Resolving G\"odel's Incompleteness Myth: Polynomial Equations and Dynamical Systems for Algebraic Logic

TL;DR

This paper introduces a novel computational approach using polynomial equations and dynamical systems to evaluate logical propositions, challenging traditional interpretations of G"odel's incompleteness theorems and providing a new perspective on undecidability.

Contribution

It presents a new algebraic and dynamical systems framework for analyzing logical formulas, offering insights into G"odel's theorems and the nature of undecidability in mathematics.

Findings

Logical formulas can be represented as polynomial equations and dynamical systems.

G"odel's self-referential formula is shown to be inconsistent or unsteady within this framework.

The approach clarifies that G"odel's incompleteness does not imply fundamental limitations of mathematics.

Abstract

A new computational method that uses polynomial equations and dynamical systems to evaluate logical propositions is introduced and applied to Goedel's incompleteness theorems. The truth value of a logical formula subject to a set of axioms is computed from the solution to the corresponding system of polynomial equations. A reference by a formula to its own provability is shown to be a recurrence relation, which can be either interpreted as such to generate a discrete dynamical system, or interpreted in a static way to create an additional simultaneous equation. In this framework the truth values of logical formulas and other polynomial objectives have complex data structures: sets of elementary values, or dynamical systems that generate sets of infinite sequences of such solution-value sets.
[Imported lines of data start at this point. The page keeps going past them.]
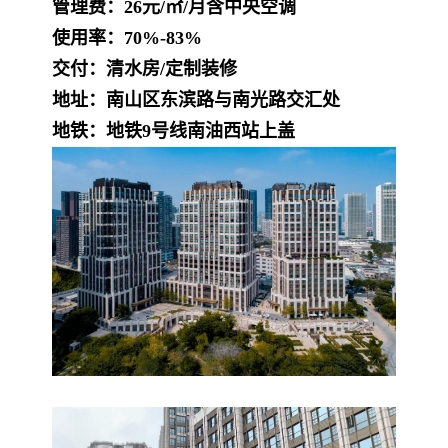
管理费：26元/㎡/月含中央空调
使用率：70%-83%
交付：清水房/定制装修
地址：南山区东滨路与南光路交汇处
地铁：地铁9号线南油西站上盖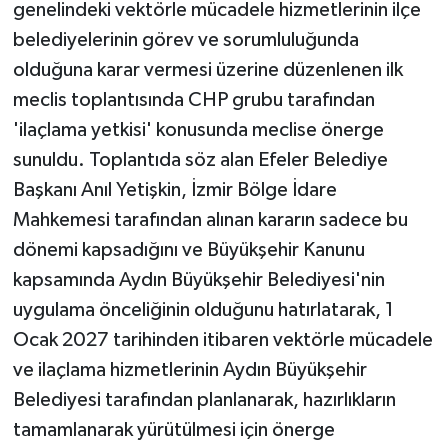
genelindeki vektörle mücadele hizmetlerinin ilçe
belediyelerinin görev ve sorumluluğunda
olduğuna karar vermesi üzerine düzenlenen ilk
meclis toplantısında CHP grubu tarafından
'ilaçlama yetkisi' konusunda meclise önerge
sunuldu. Toplantıda söz alan Efeler Belediye
Başkanı Anıl Yetişkin, İzmir Bölge İdare
Mahkemesi tarafından alınan kararın sadece bu
dönemi kapsadığını ve Büyükşehir Kanunu
kapsamında Aydın Büyükşehir Belediyesi'nin
uygulama önceliğinin olduğunu hatırlatarak, 1
Ocak 2027 tarihinden itibaren vektörle mücadele
ve ilaçlama hizmetlerinin Aydın Büyükşehir
Belediyesi tarafından planlanarak, hazırlıkların
tamamlanarak yürütülmesi için önerge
Besides the routine result that a formula has a definite elementary value, these data structures encode several exceptions: formulas that are ambiguous, unsatisfiable, unsteady, or contingent. These exceptions represent several semantically different types of undecidability; none causes any fundamental problem for mathematics. It is simple to calculate that Goedel's formula, which asserts that it cannot be proven, is exceptional in specific ways: interpreted statically, the formula defines an inconsistent system of equations (thus it is called unsatisfiable); interpreted dynamically, it defines a dynamical system that has a periodic orbit and no fixed point (thus it is called unsteady). These exceptions are not catastrophic failures of logic; they are accurate mathematical descriptions of Goedel's self-referential construction. Goedel's analysis does not reveal any essential incompleteness in formal reasoning systems, nor any barrier to proving the consistency of such systems by ordinary mathematical means.